Economy

Seven Hikes? Fast-Rising Wages Could Cause the Fed to Raise Interest Rates Even Higher This Year

A Now Hiring sign hangs near the entrance to the PetSmart store on December 03, 2021 in Miami, Florida.
Joe Raedle | Getty Images
  • Rapidly rising wages are expected to push Federal Reserve interest rate hikes at an even faster pace.
  • Average hourly earnings are running at a 5.7% pace over the past 12 months, near the highest levels in 15 years.
  • Bank of America is sticking to its call for seven rate hikes this year as the Fed looks to control the higher cost of living.

Too much of a good thing, in the form of rapidly rising wages, is expected to push Federal Reserve interest rate hikes at an even faster pace.

Average hourly earnings jumped 0.7% in January and are now running at a 5.7% pace over the past 12 months, according to Labor Department data released Friday. Excepting a two-month period during the early days of the pandemic, that is by a wide margin the fastest-ever move in data going back to March 2007.

While that has come as welcome news to workers, it's posed a further quandary for the Fed, which increasingly is being seen as falling behind in terms of policy and having to catch up to inflation that is running at its fastest pace in nearly 40 years.

"If I'm the Fed, I'm getting more nervous that it's not just a few outliers" that are driving wage increases, Ethan Harris, Bank of America's head of global economics research, said in a media call Monday. "If I were the Fed chair ... I would have raised rates early in the fall. When we get this broad-based increase and it starts making its way to wages, you're behind the curve and you need to start moving."

BofA and Harris have issued the most aggressive Fed call on Wall Street for this year. The bank's economists see seven quarter-percentage-point rate hikes in 2022, followed by four more next year.

Harris said he's not backing off the call, even though markets are currently only giving the scenario an 18% chance of happening, according to CME data.

He cites the Fed's new approach to monetary policy that it approved in September 2020. Under what it deemed flexible average inflation targeting, the Fed said it would be willing to allow inflation to run hotter than its 2% target in the interest of achieving full employment.

But with inflation running around 7% year-over-year and the labor market getting ever tighter, the Fed now is in the position of playing catch-up.

"The problem with the whole approach, and what's got us calling for seven hikes, is the economy's not just hitting the Fed's goals, it's blowing through the stop signs," Harris said.

Harris points out that wages are surging across virtually all income classes.

Leisure and hospitality, the hardest-hit sector from the pandemic, has seen a 13% earnings gain over the past year. Wages in finance jobs are up 4.8%, while retail trade pay has risen 7.1%.

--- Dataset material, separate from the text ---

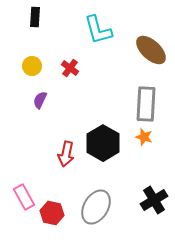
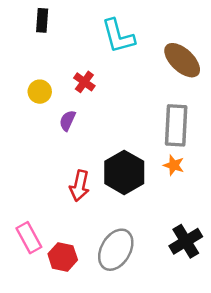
yellow circle: (32, 66) -> (40, 92), moved
purple semicircle: (40, 100) -> (67, 121), moved

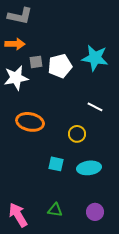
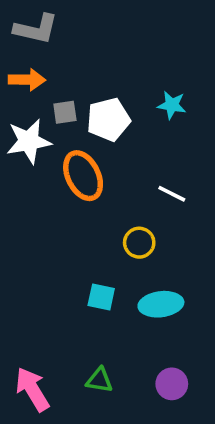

Goldman Sachs sees the push higher as part of the "Great Resignation," a term used to describe the fastest pace of people leaving their jobs in data that goes back to 2001. For all of 2021, workers changed or left jobs 47.4 million times, according to the Labor Department.

"The Great Resignation consists of two quite different but connected trends: millions of workers have left the labor force, and millions more have quit their jobs for better, higher-paying opportunities," Goldman economists Joseph Briggs and David Mericle said in a note. "These trends have pushed wage growth to a rate that increasingly raises concern about the inflation outlook."

Goldman figures that wage growth will slow this year, but only by a little, to something around 5% through the year. The firm expects four rate increases in 2022.

"Faster growth of labor costs than is compatible with the 2% inflation goal is likely to keep the FOMC on a consecutive hiking path and raise the risk of a more aggressive response," the economists said.

Markets have been raising the stakes slowly for the Fed, pricing in five hikes this year but leaving open the possibility for more and at a faster rate. While traders see a quarter-point move coming in March, the possibility of a more aggressive 50 basis point hike has risen to nearly 30%. A basis point is one one-hundredth of a percentage point.

A sign advertising for temporary workers at a Target store in Mount Kisco, New York.
Scott Mlyn | CNBC
A sign advertising for temporary workers at a Target store in Mount Kisco, New York.

"This is how out of date and behind Fed policy is," Mohamed El-Erian, chief economic advisor at Allianz, told CNBC's "Squawk Box" on Monday. "So hopefully they can regain the inflation narrative, hopefully they can control the wage narrative. My concern is the market is running away with rate hikes in excess of what the economy can absorb."

BofA's Harris said going 50 basis points would be "a reasonable thing to do" though he noted it wouldn't be in keeping with the "humble" approach Chairman Jerome Powell espoused during his post-meeting news conference in January.

Harris said he actually doesn't think the rate hikes will wreck the economy, so long as the Fed communicates that the moves will be methodical and aimed at controlling inflation, not halting growth. This cycle could resemble the Fed's move in the mid-aughts when it instituted a series of 17 hikes aimed at slowing down the runaway housing market, he added.

"I actually think it's not a radical call," Harris said of the bank's expectation for 11 hikes through 2023. "It's just the path of least resistance for a central bank that's starting at zero."